Reckson’s concerns were echoed by a number of other Amagansett residents, including John Broderick, who questioned Jones’ and Collage’s experience in crafting a festival.

Last summer, Sole East Resort did host concerts featuring indy-music darling Jenny Lewis of Rilo Kiley, as well Rufus Wainwright. However, the invite-only, “secret” shows were nowhere near the scale Jones and Collage are planning with MTK: Music to Know.

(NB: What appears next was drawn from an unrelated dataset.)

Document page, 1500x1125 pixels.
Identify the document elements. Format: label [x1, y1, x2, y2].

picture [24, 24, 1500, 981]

Wilkinson admitted he was unsure if the promoters had experience in the arena, but wondered if Broderick was implying that should disqualify them from hosting the event, which is taking place on private property.
“Anything that happens in this town requires professional review,” said Broderick, questioning whether the town had done its due diligence.
“That is not true,” said Wilkinson. “This has been vetted through the police department, vetted through the fire marshal and all other departments in the town that would review a mass gathering permit.”

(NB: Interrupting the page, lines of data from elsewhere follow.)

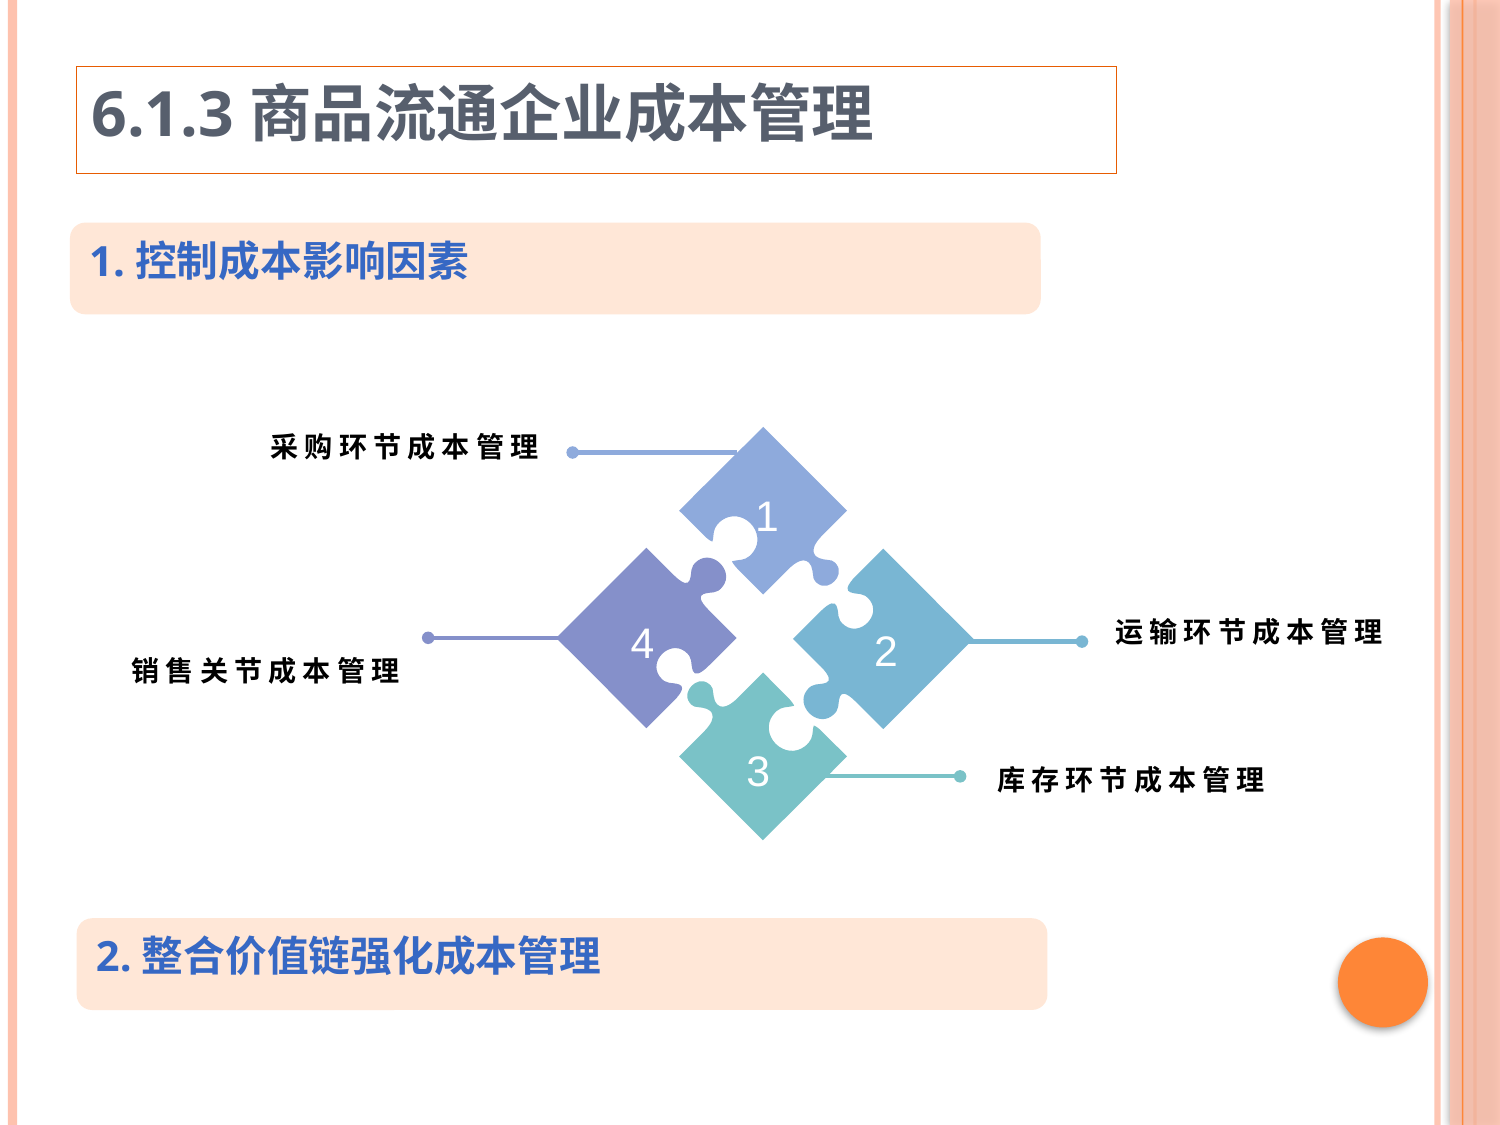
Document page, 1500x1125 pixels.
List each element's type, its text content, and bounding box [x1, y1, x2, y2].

text_box [679, 426, 804, 542]
text_box 1.控制成本影响因素 [69, 222, 1041, 315]
text_box 库存环节成本管理 [986, 742, 1330, 811]
text_box 销售关节成本管理 [67, 633, 411, 701]
text_box 3 [719, 722, 798, 801]
text_box 1 [727, 467, 806, 546]
text_box [679, 672, 795, 797]
text_box 2.整合价值链强化成本管理 [76, 918, 1048, 1011]
text_box 6.1.3商品流通企业成本管理 [76, 66, 1117, 174]
text_box 采购环节成本管理 [206, 408, 550, 477]
text_box [732, 469, 848, 595]
text_box 4 [603, 594, 682, 674]
text_box [560, 547, 737, 729]
text_box [798, 725, 848, 773]
text_box 运输环节成本管理 [1104, 594, 1448, 663]
text_box [792, 548, 973, 730]
text_box [723, 786, 818, 841]
text_box 2 [846, 602, 926, 681]
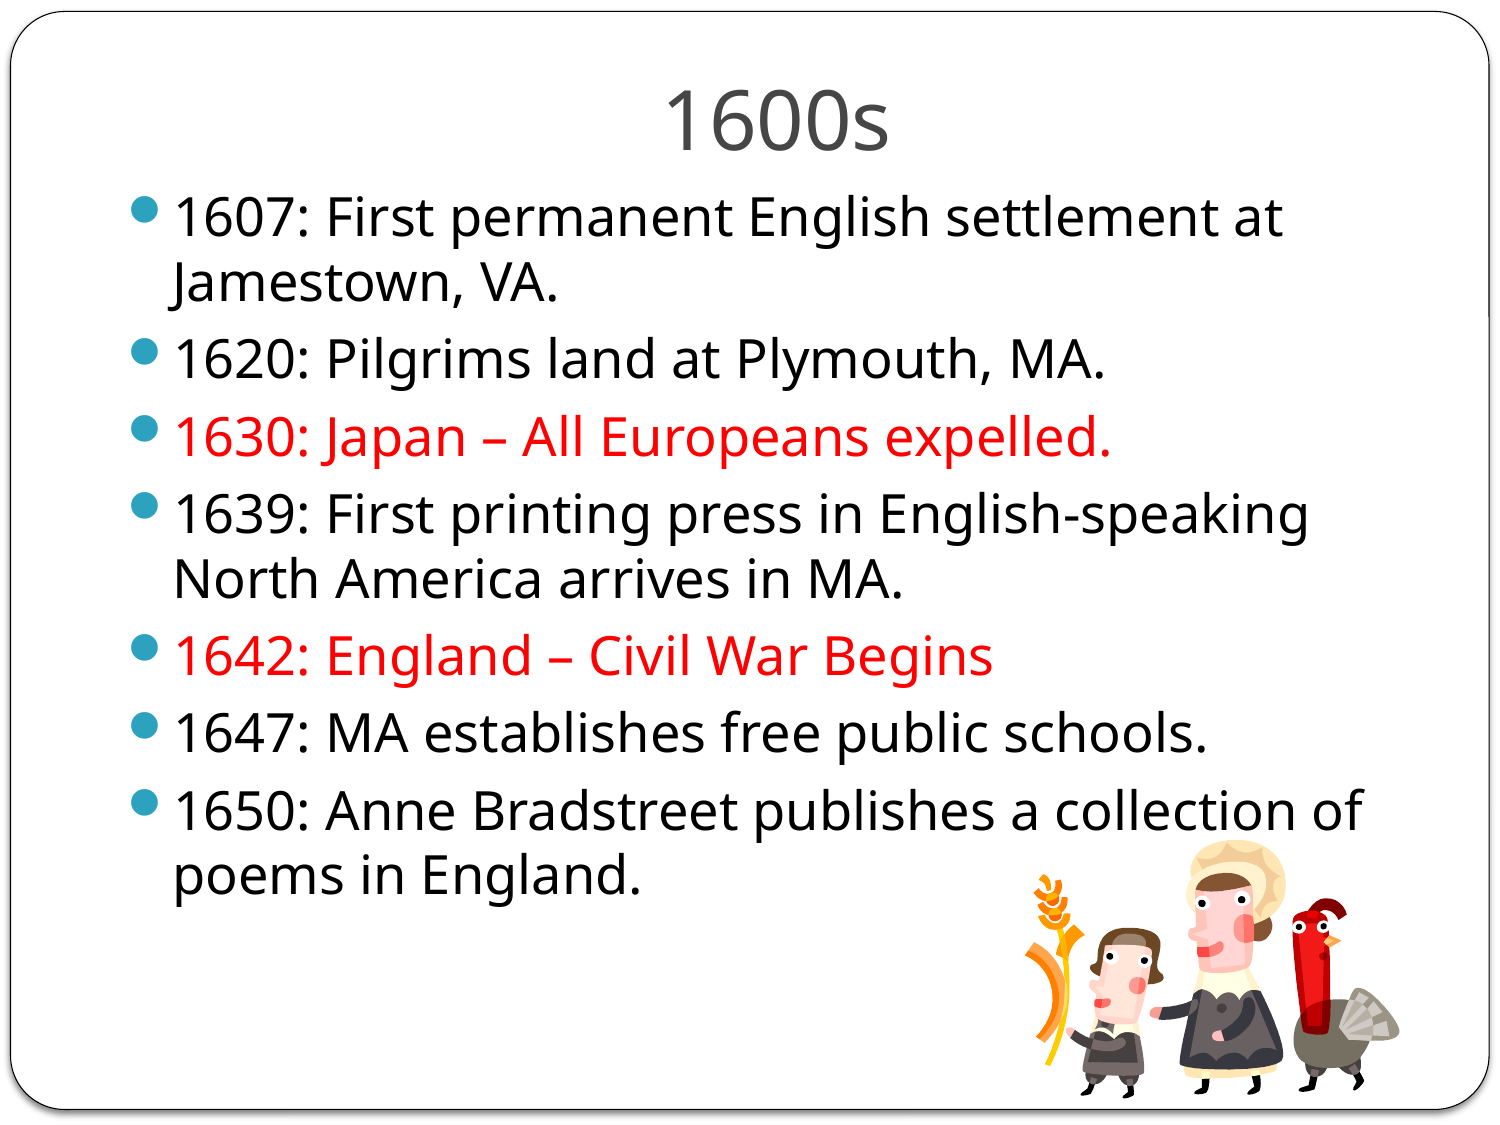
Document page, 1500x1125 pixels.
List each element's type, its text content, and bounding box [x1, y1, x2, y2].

title 1600s [150, 50, 1425, 183]
picture [1024, 837, 1403, 1102]
list 1607: First permanent English settlement at Jamestown, VA. 1620: Pilgrims land at Plymouth, MA. 1630: Japan – All Europeans expelled. 1639: First printing press in English-speaking North America arrives in MA. 1642: England – Civil War Begins 1647: MA establishes free public schools. 1650: Anne Bradstreet publishes a collection of poems in England. [112, 174, 1388, 1050]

“This is a different thing,” said Broderick, stating it has been said some 20,000 people would attend the event daily, although, as Wilkinson pointed out, the mass gathering permit only allows for the sale of 9,600 tickets.
“Is there a site plan, how does emergency access happen,” asked Broderick, demanding a public hearing.

“This does not demand a public hearing,” said Wilkinson, adding it is common for the board to approve this kind of permit without one. “With all due respect, just because I haven’t spoken to you does not mean we have had no input from the community.”

Without public transportation, Broderick bristled that concert goers would leave the festival grounds at 11 p.m. and “go rampaging through the village of Amagansett.”

Amagansett resident Joan Tulp seconded Broderick’s feelings that the community was not consulted far enough in advance on this issue.
“We do not want 9,000 people here, 20 to 30 year olds, during the busiest time of the year,” said Tulp, later wondering, “Where will they stay? On our front yards, or the beaches?”

ACAC Chairwoman Rona Klopman read a letter from Jeffrey Britz that questioned holding a festival of this nature on land that is in an agricultural overlay district, stating the concert series could pose a threat to the land and the local community. Britz asked the proposal be vetted through an environmental impact statement to “ascertain what the damage might be,” and explore whether traffic and housing impacts will be too great.
Stanzione assured the crowd that as the concert nears and more details emerge, the town board would work with the community and concert promoters to ensure all plans are publicly discussed.

Calling East Hampton “a rare and endangered town,” Helen Kuzmier said she believed this event would turn East Hampton into “Coney Island or Long Beach,” and asked guidelines be created so future proposals of this size are thoroughly reviewed.

“Whatever happened to transparency,” asked Sheila Okin, a former chairman of the ACAC.